Recast the data in the part that opens with the line containing "name author: Vasey ex Scribn." and closes with the line containing "elevation (m): 256" as a two-column CSV with the headers field and value. Give one row per line, with the field name and its entry each in a single quoted field and any line breaks turned into spaces.

# START OF RAW RECORDS

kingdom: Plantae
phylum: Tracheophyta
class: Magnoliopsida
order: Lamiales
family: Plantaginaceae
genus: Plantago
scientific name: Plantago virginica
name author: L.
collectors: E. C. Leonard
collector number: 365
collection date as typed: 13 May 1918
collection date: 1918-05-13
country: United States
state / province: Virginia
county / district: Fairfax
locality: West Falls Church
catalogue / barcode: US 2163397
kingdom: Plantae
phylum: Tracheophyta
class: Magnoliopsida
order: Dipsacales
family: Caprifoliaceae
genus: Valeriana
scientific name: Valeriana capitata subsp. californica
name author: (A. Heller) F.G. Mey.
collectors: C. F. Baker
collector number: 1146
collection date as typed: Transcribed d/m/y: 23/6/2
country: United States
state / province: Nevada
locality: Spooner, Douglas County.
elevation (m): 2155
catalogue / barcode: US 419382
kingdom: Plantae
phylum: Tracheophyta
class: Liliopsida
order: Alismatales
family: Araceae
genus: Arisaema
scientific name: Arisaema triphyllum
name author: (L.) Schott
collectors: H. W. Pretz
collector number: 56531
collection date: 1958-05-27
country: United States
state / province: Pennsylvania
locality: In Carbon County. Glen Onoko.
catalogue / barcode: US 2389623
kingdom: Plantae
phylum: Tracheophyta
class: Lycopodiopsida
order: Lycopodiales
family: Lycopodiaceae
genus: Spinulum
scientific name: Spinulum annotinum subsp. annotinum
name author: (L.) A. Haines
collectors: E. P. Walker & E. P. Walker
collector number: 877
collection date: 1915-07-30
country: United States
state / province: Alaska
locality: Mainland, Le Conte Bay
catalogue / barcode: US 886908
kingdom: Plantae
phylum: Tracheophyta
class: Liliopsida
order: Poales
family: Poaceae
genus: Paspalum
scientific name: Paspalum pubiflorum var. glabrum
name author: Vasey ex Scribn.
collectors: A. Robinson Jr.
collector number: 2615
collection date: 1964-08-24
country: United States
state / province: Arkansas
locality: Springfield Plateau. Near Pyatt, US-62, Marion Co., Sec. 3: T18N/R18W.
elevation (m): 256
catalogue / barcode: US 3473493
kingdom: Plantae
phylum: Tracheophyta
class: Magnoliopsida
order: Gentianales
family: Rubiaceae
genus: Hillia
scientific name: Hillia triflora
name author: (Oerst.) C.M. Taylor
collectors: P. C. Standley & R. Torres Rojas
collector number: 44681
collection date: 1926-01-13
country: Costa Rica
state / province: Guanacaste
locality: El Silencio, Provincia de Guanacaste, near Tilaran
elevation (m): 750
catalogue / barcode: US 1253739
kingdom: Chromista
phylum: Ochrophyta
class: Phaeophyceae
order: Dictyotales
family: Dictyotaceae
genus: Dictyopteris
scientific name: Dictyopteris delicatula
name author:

# END OF RAW RECORDS

▶ EXERCISE SOLUTION:
field,value
"name author:","Vasey ex Scribn."
"collectors:","A. Robinson Jr."
"collector number:","2615"
"collection date:","1964-08-24"
"country:","United States"
"state / province:","Arkansas"
"locality:","Springfield Plateau. Near Pyatt, US-62, Marion Co., Sec. 3: T18N/R18W."
"elevation (m):","256"